Maybe tomorrow the Southern will feature an article about two people who haven’t been in deadly traffic accidents, so clearly all roads must be perfectly safe! Don’t worry about those pesky rumors and studies on how many people die in auto accidents each year.

The Southern published good coverage of issues related to fracking for a while. I’ve watched as their bias has grown more obvious. When hundreds of people attended the two southern Illinois public hearings on fracking, they scrubbed any mention of the repeated calls by multiple members of the public for non-violent civil disobedience to stop the industry. When Josh Fox spoke to a crowd of over 600 locals, they did no follow-up story at all.

The paper has good reporters clearly capable of doing honest journalism.
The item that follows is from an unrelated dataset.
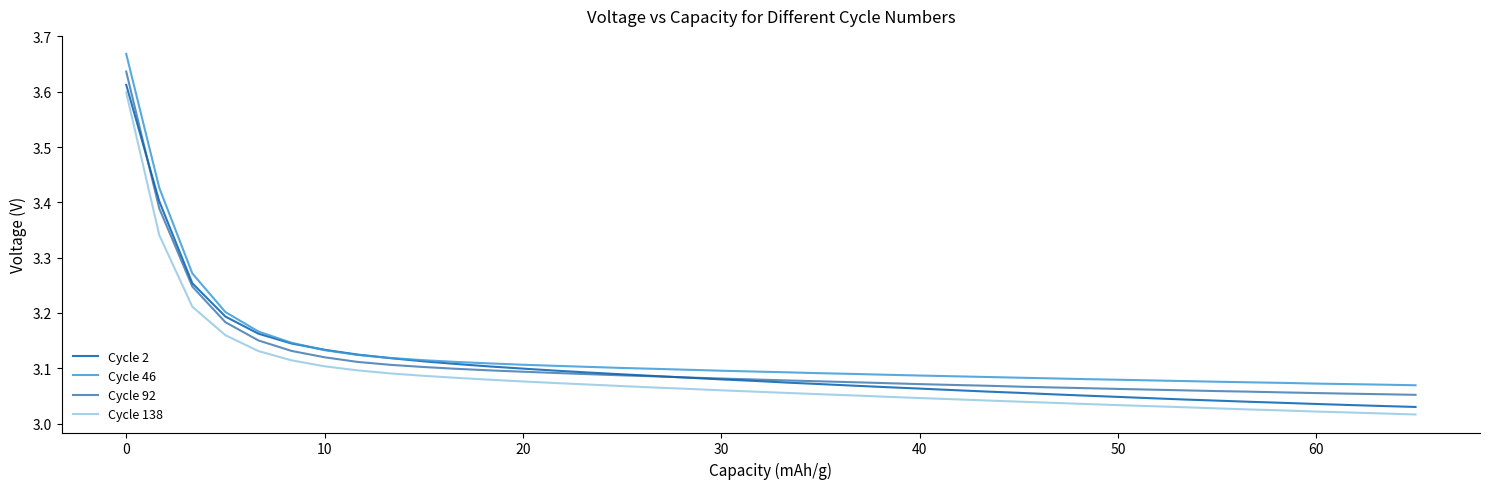

True or false: Cycle 2 has more than 0 points higher than both neighbors.

False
I hope their professional reputations aren’t irreparably damaged by the embarrassing decisions of their editors.

People were shocked earlier this year when two southern Illinois newspapers announced they were banning letters, articles, and even paid advertisements opposed to fracking. They instituted the blackout just weeks before the public voted on a local referendum to ban fracking. In a way, I have to respect the honesty of those papers admitting to their decision. It’s almost better than the Southern‘s attempt to maintain the facade of an honest news organization while giving people an inaccurate picture of fossil fuel news.

The oil and gas industry have a problem. The more people learn about fracking, the more opposition grows. Too much accurate reporting resulted in a powerful anti-fracking movement. Industry already have politicians like Brandon Phelps singing their song after hundreds of thousands in campaign contributions. Now they’re targeting southern Illinois news outlets that print too many pesky facts.

A free press is essential to democracy. The oil and gas industry are attempting to rig the public debate in favor of a law that was negotiated by lobbyists behind closed doors and rushed through the legislature with less than an hour of public debate. Some legislators openly admitted knowing very little about the issue before casting their vote. This isn’t just an attack on the environment. It’s an attack on informed, democratic decision-making.